- **RECORDS FOR THIS EXERCISE**:
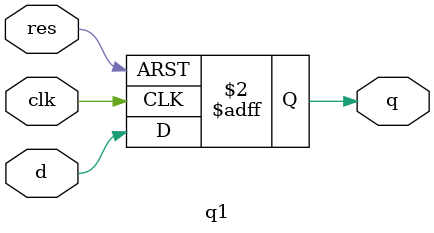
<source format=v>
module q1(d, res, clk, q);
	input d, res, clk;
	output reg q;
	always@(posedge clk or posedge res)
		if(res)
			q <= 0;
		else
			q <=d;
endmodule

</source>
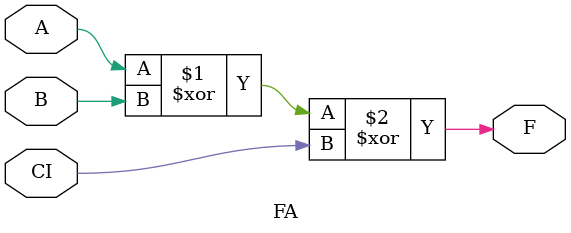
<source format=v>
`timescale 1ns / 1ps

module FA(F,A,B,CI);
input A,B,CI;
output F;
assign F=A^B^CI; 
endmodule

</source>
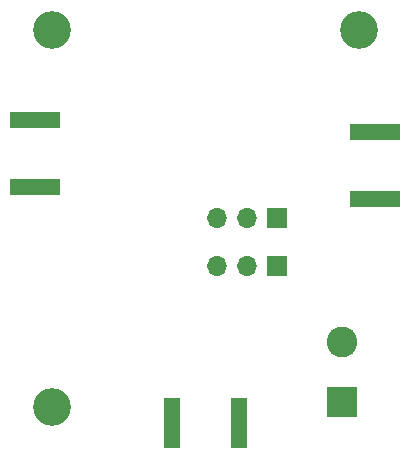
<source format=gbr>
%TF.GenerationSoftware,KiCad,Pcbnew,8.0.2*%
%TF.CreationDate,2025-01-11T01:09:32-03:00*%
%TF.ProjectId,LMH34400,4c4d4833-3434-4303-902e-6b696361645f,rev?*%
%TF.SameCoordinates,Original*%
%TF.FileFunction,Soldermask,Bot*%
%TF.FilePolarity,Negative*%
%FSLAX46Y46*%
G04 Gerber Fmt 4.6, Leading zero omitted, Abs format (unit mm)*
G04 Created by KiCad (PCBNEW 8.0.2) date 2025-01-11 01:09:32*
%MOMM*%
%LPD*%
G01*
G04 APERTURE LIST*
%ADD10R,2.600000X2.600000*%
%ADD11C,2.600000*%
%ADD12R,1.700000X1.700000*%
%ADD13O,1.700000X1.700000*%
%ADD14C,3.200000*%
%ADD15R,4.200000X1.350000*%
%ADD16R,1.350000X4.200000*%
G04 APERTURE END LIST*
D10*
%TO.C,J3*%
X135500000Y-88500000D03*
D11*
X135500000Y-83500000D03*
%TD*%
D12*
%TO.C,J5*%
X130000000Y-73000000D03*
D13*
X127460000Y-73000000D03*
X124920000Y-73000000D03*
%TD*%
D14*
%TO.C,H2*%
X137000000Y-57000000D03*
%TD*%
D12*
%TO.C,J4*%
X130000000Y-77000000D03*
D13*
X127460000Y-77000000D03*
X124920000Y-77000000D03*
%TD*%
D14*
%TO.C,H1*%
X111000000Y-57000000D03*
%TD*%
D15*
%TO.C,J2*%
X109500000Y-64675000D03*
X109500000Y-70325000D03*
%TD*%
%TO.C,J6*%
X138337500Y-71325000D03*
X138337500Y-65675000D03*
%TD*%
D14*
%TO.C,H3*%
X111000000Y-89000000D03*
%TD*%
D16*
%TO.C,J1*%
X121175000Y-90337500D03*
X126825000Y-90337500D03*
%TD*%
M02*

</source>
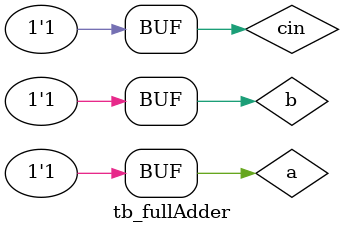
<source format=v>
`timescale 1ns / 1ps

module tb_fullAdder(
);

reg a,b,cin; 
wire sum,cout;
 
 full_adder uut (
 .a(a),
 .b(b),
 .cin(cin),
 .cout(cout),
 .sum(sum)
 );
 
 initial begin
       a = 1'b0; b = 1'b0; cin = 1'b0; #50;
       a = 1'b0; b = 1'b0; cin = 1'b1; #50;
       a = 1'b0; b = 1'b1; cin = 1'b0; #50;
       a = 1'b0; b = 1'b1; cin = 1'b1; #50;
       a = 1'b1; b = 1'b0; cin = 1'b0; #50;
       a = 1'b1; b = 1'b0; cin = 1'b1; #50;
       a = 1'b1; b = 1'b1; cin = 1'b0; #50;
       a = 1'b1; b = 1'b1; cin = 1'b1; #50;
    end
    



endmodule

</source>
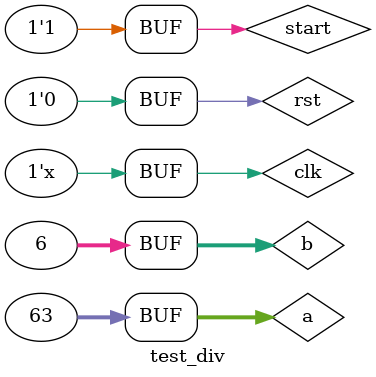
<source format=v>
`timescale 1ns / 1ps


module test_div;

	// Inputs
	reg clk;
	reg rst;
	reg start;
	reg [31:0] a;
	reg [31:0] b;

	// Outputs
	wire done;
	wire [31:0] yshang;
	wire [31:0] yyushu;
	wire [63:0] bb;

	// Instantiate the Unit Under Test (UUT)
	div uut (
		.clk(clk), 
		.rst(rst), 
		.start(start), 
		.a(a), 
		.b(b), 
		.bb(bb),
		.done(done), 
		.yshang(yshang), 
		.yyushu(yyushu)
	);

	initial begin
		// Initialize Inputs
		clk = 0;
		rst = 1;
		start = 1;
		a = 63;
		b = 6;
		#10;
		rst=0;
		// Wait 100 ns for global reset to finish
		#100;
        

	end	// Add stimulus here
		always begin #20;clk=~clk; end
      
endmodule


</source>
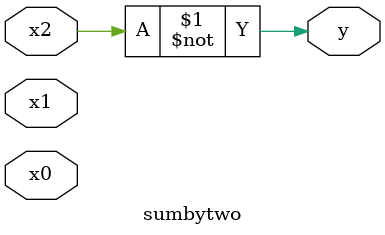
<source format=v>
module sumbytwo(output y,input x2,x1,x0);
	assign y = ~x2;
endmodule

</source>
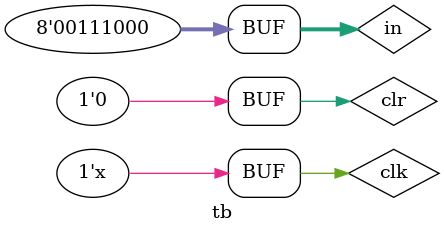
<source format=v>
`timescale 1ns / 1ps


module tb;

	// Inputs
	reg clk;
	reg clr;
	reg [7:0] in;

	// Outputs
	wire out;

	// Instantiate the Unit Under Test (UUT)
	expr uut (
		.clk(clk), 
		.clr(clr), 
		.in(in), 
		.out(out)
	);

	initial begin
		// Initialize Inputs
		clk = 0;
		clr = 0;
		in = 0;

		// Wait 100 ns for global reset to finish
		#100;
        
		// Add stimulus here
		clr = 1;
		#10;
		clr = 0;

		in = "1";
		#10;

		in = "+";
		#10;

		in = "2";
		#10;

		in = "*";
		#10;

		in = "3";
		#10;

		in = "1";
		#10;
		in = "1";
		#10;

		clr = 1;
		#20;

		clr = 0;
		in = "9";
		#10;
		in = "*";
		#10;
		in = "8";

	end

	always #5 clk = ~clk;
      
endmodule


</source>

- **YOUR ASSIGNMENT**:
All of the entries above should be duplicated exactly, except for the pictures.

- **ANSWER BOX**:
<source format=v>
module q1(d, res, clk, q);
	input d, res, clk;
	output reg q;
	always@(posedge clk or posedge res)
		if(res)
			q <= 0;
		else
			q <=d;
endmodule

</source>
<source format=v>
`timescale 1ns / 1ps

module FA(F,A,B,CI);
input A,B,CI;
output F;
assign F=A^B^CI; 
endmodule

</source>
<source format=gbr>
%TF.GenerationSoftware,KiCad,Pcbnew,8.0.2*%
%TF.CreationDate,2025-01-11T01:09:32-03:00*%
%TF.ProjectId,LMH34400,4c4d4833-3434-4303-902e-6b696361645f,rev?*%
%TF.SameCoordinates,Original*%
%TF.FileFunction,Soldermask,Bot*%
%TF.FilePolarity,Negative*%
%FSLAX46Y46*%
G04 Gerber Fmt 4.6, Leading zero omitted, Abs format (unit mm)*
G04 Created by KiCad (PCBNEW 8.0.2) date 2025-01-11 01:09:32*
%MOMM*%
%LPD*%
G01*
G04 APERTURE LIST*
%ADD10R,2.600000X2.600000*%
%ADD11C,2.600000*%
%ADD12R,1.700000X1.700000*%
%ADD13O,1.700000X1.700000*%
%ADD14C,3.200000*%
%ADD15R,4.200000X1.350000*%
%ADD16R,1.350000X4.200000*%
G04 APERTURE END LIST*
D10*
%TO.C,J3*%
X135500000Y-88500000D03*
D11*
X135500000Y-83500000D03*
%TD*%
D12*
%TO.C,J5*%
X130000000Y-73000000D03*
D13*
X127460000Y-73000000D03*
X124920000Y-73000000D03*
%TD*%
D14*
%TO.C,H2*%
X137000000Y-57000000D03*
%TD*%
D12*
%TO.C,J4*%
X130000000Y-77000000D03*
D13*
X127460000Y-77000000D03*
X124920000Y-77000000D03*
%TD*%
D14*
%TO.C,H1*%
X111000000Y-57000000D03*
%TD*%
D15*
%TO.C,J2*%
X109500000Y-64675000D03*
X109500000Y-70325000D03*
%TD*%
%TO.C,J6*%
X138337500Y-71325000D03*
X138337500Y-65675000D03*
%TD*%
D14*
%TO.C,H3*%
X111000000Y-89000000D03*
%TD*%
D16*
%TO.C,J1*%
X121175000Y-90337500D03*
X126825000Y-90337500D03*
%TD*%
M02*

</source>
<source format=v>
`timescale 1ns / 1ps

module tb_fullAdder(
);

reg a,b,cin; 
wire sum,cout;
 
 full_adder uut (
 .a(a),
 .b(b),
 .cin(cin),
 .cout(cout),
 .sum(sum)
 );
 
 initial begin
       a = 1'b0; b = 1'b0; cin = 1'b0; #50;
       a = 1'b0; b = 1'b0; cin = 1'b1; #50;
       a = 1'b0; b = 1'b1; cin = 1'b0; #50;
       a = 1'b0; b = 1'b1; cin = 1'b1; #50;
       a = 1'b1; b = 1'b0; cin = 1'b0; #50;
       a = 1'b1; b = 1'b0; cin = 1'b1; #50;
       a = 1'b1; b = 1'b1; cin = 1'b0; #50;
       a = 1'b1; b = 1'b1; cin = 1'b1; #50;
    end
    



endmodule

</source>
<source format=v>
`timescale 1ns / 1ps


module test_div;

	// Inputs
	reg clk;
	reg rst;
	reg start;
	reg [31:0] a;
	reg [31:0] b;

	// Outputs
	wire done;
	wire [31:0] yshang;
	wire [31:0] yyushu;
	wire [63:0] bb;

	// Instantiate the Unit Under Test (UUT)
	div uut (
		.clk(clk), 
		.rst(rst), 
		.start(start), 
		.a(a), 
		.b(b), 
		.bb(bb),
		.done(done), 
		.yshang(yshang), 
		.yyushu(yyushu)
	);

	initial begin
		// Initialize Inputs
		clk = 0;
		rst = 1;
		start = 1;
		a = 63;
		b = 6;
		#10;
		rst=0;
		// Wait 100 ns for global reset to finish
		#100;
        

	end	// Add stimulus here
		always begin #20;clk=~clk; end
      
endmodule


</source>
<source format=v>
module sumbytwo(output y,input x2,x1,x0);
	assign y = ~x2;
endmodule

</source>
<source format=v>
`timescale 1ns / 1ps


module tb;

	// Inputs
	reg clk;
	reg clr;
	reg [7:0] in;

	// Outputs
	wire out;

	// Instantiate the Unit Under Test (UUT)
	expr uut (
		.clk(clk), 
		.clr(clr), 
		.in(in), 
		.out(out)
	);

	initial begin
		// Initialize Inputs
		clk = 0;
		clr = 0;
		in = 0;

		// Wait 100 ns for global reset to finish
		#100;
        
		// Add stimulus here
		clr = 1;
		#10;
		clr = 0;

		in = "1";
		#10;

		in = "+";
		#10;

		in = "2";
		#10;

		in = "*";
		#10;

		in = "3";
		#10;

		in = "1";
		#10;
		in = "1";
		#10;

		clr = 1;
		#20;

		clr = 0;
		in = "9";
		#10;
		in = "*";
		#10;
		in = "8";

	end

	always #5 clk = ~clk;
      
endmodule


</source>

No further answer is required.